The double standard should be obvious to all. If you’re a government official without ties to Donald Trump, you can lie, make mistakes or fail to remember things correctly and face no legal consequences. But if you’re a private citizen – especially if you’re connected to Trump – you’ll be threatened with prosecution and the prospect of spending time behind bars.

Corsi has stated openly that the special counsel wanted him to support a Trump-Russia “collusion” narrative devised by Mueller’s team, even if it meant that Corsi must lie to accomplish it. Corsi refuses to do so.

It appears Mueller is using the same tactic to squeeze Paul Manafort, Trump’s former presidential campaign chairman, who pleaded guilty to tax fraud for business activities unrelated to his work for Trump. Like Corsi, Manafort is refusing to capitulate.

Mueller represents what all Americans should be afraid of in their government – an unscrupulous zealot armed with virtually unlimited power, who can destroy any person who gets in his way.
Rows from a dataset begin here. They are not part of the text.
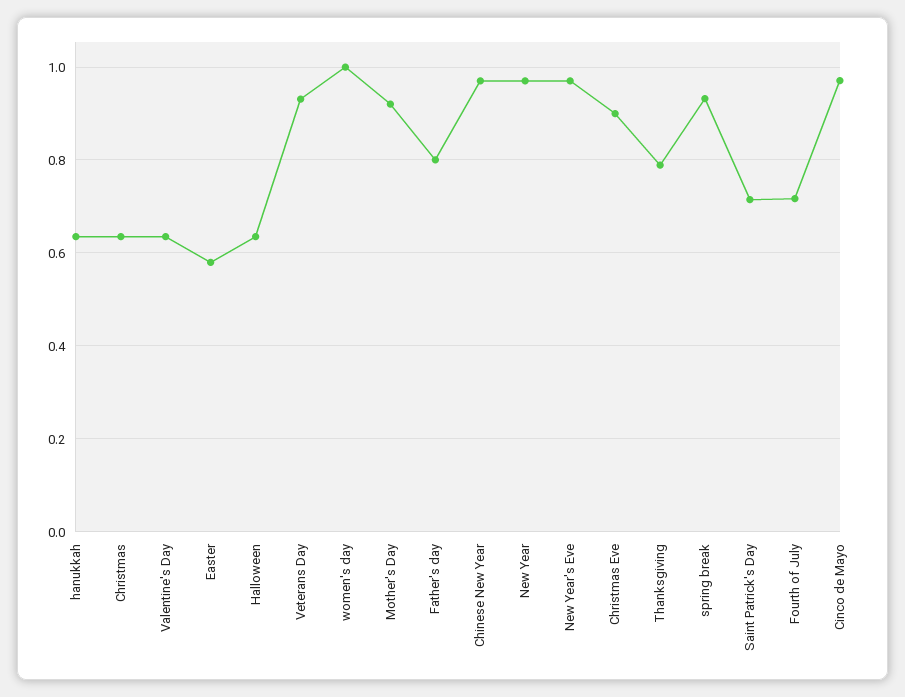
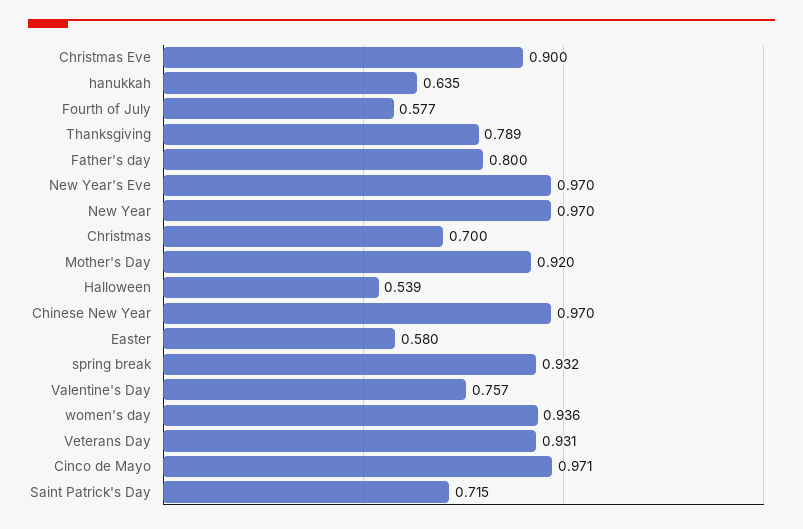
Christmas: 0.64 -> 0.7
Valentine's Day: 0.64 -> 0.757
Halloween: 0.64 -> 0.539
women's day: 1 -> 0.936
Fourth of July: 0.72 -> 0.577

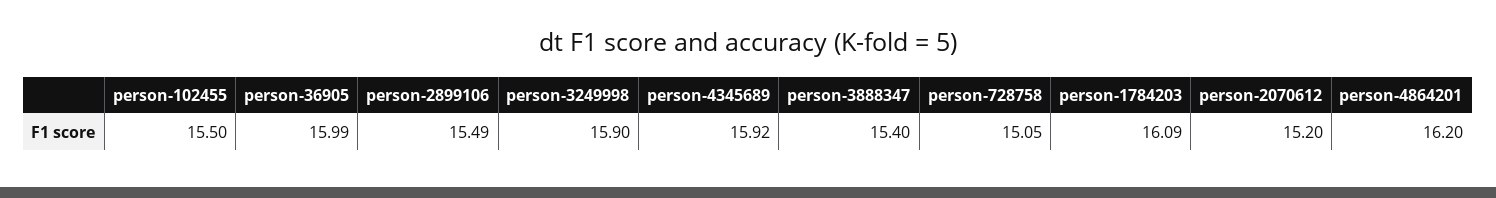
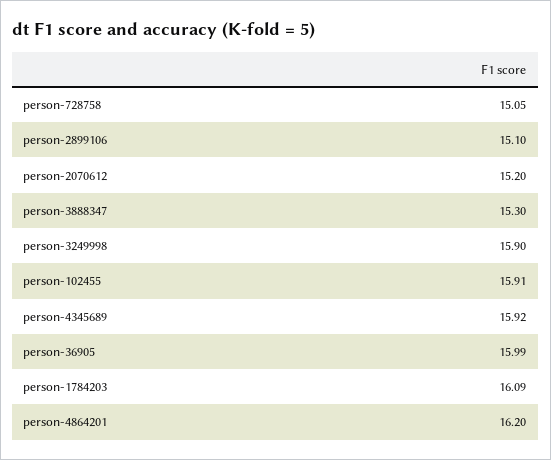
person-102455: 15.5 -> 15.91
person-2899106: 15.49 -> 15.1
person-3888347: 15.4 -> 15.3

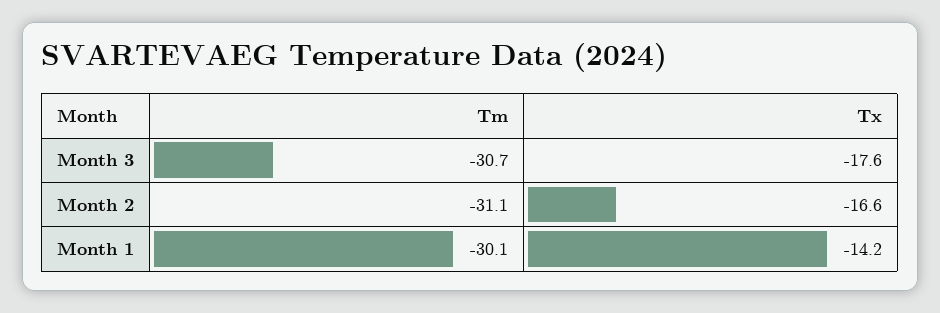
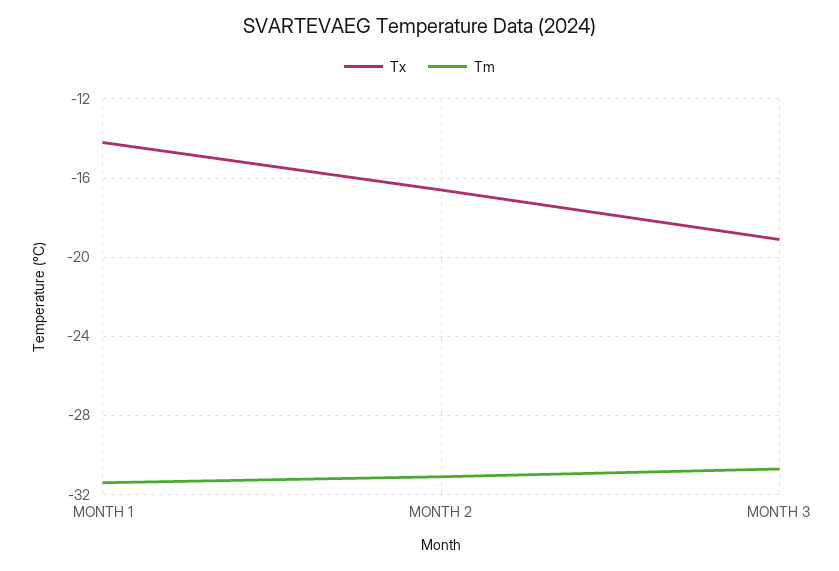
Tx, Month 3: -17.6 -> -19
Tm, Month 1: -30.1 -> -31.5

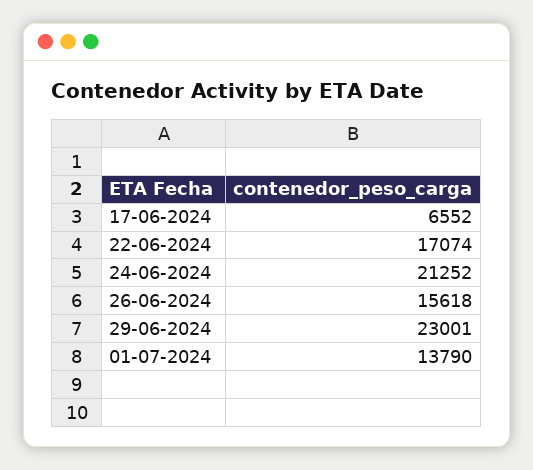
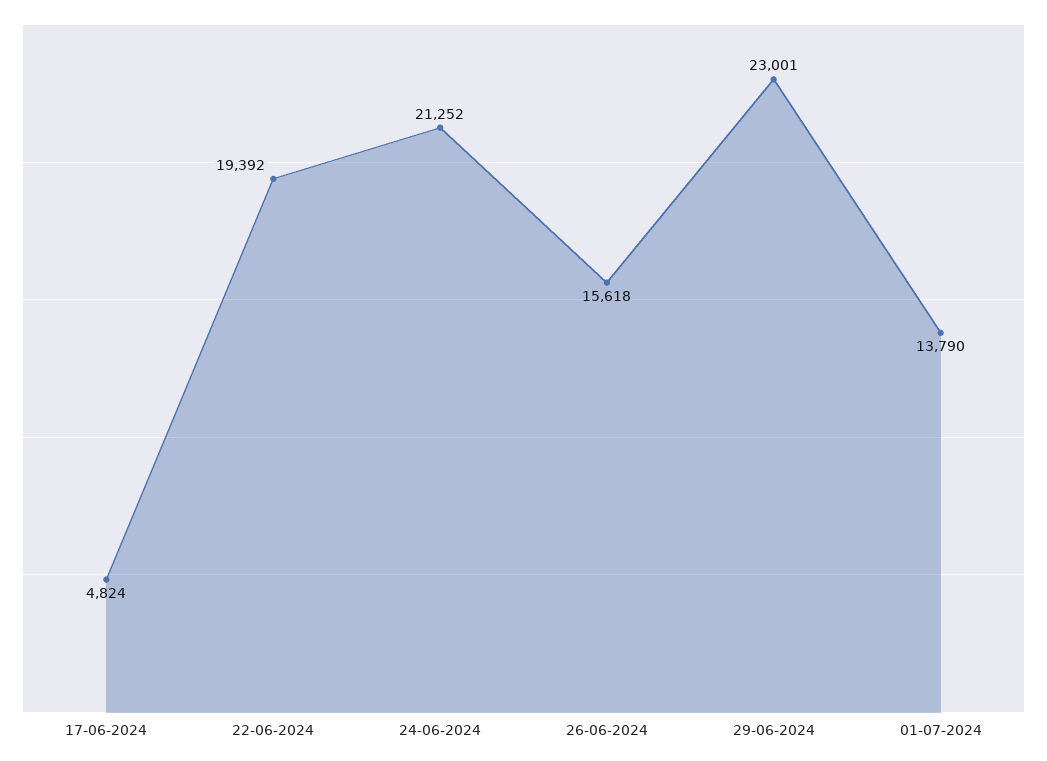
17-06-2024: 6552 -> 4824
22-06-2024: 17074 -> 19392

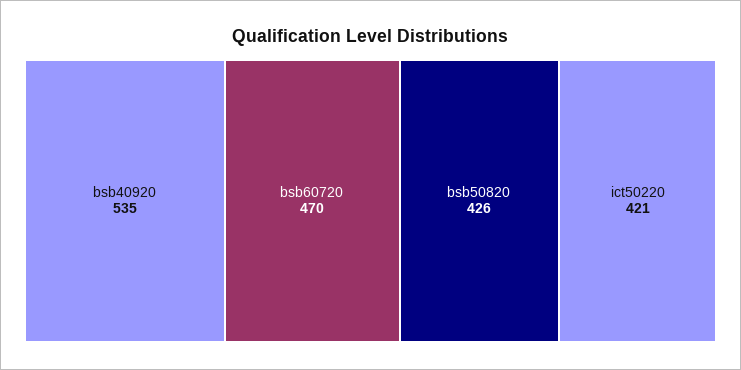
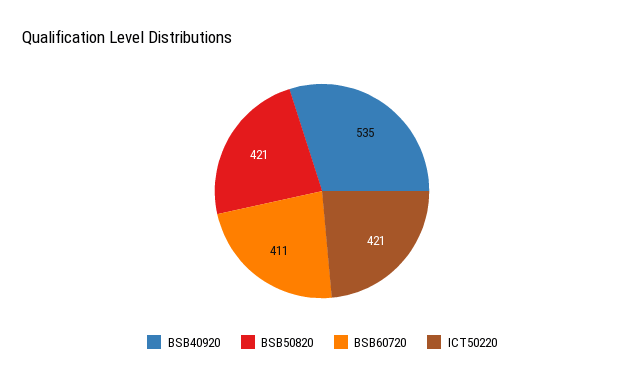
bsb60720: 470 -> 411
bsb50820: 426 -> 421

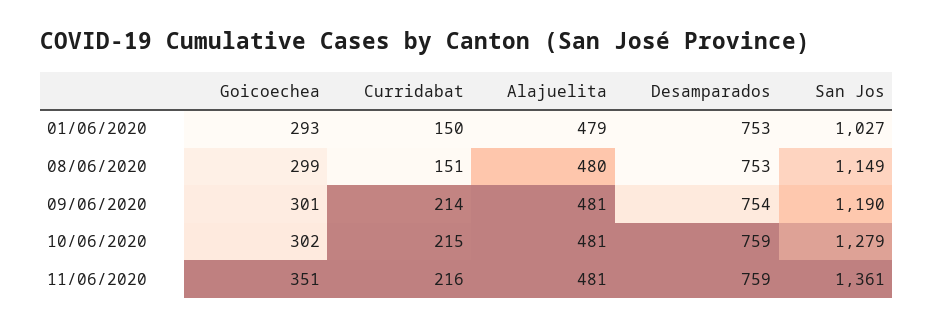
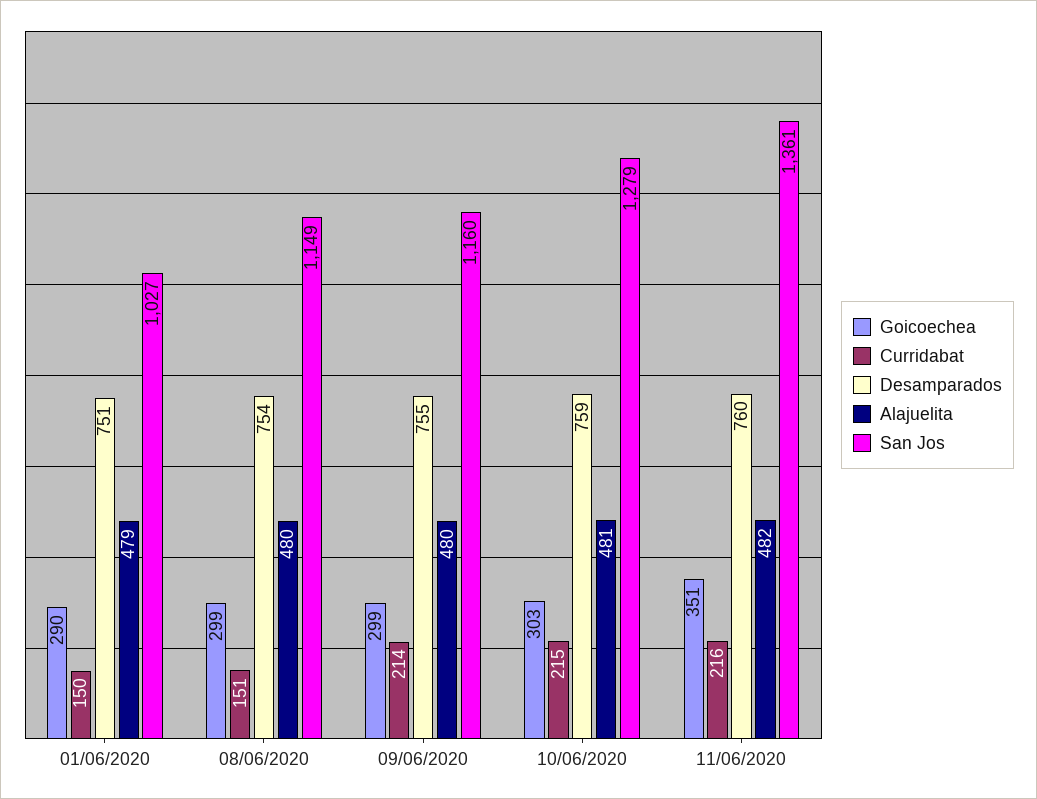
Goicoechea, 01/06/2020: 293 -> 290
Desamparados, 01/06/2020: 753 -> 751
Desamparados, 08/06/2020: 753 -> 754
Goicoechea, 09/06/2020: 301 -> 299
Alajuelita, 09/06/2020: 481 -> 480
Desamparados, 09/06/2020: 754 -> 755
San Jos, 09/06/2020: 1190 -> 1160
Goicoechea, 10/06/2020: 302 -> 303
Alajuelita, 11/06/2020: 481 -> 482
Desamparados, 11/06/2020: 759 -> 760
Mueller and his assembled team of partisans are exactly what our Founding Fathers feared when they crafted a Constitution designed to limit the corrupt and corrosive power of a singular and unaccountable authority.

As I noted in my book, “The Russia Hoax: The Illicit Scheme to Clear Hillary Clinton and Frame Donald Trump,” this is precisely what Supreme Court Justice Louis D. Brandeis warned about more than a century later.

“The greatest dangers to liberty,” Brandies wrote, “lurk in insidious encroachment by men of zeal.”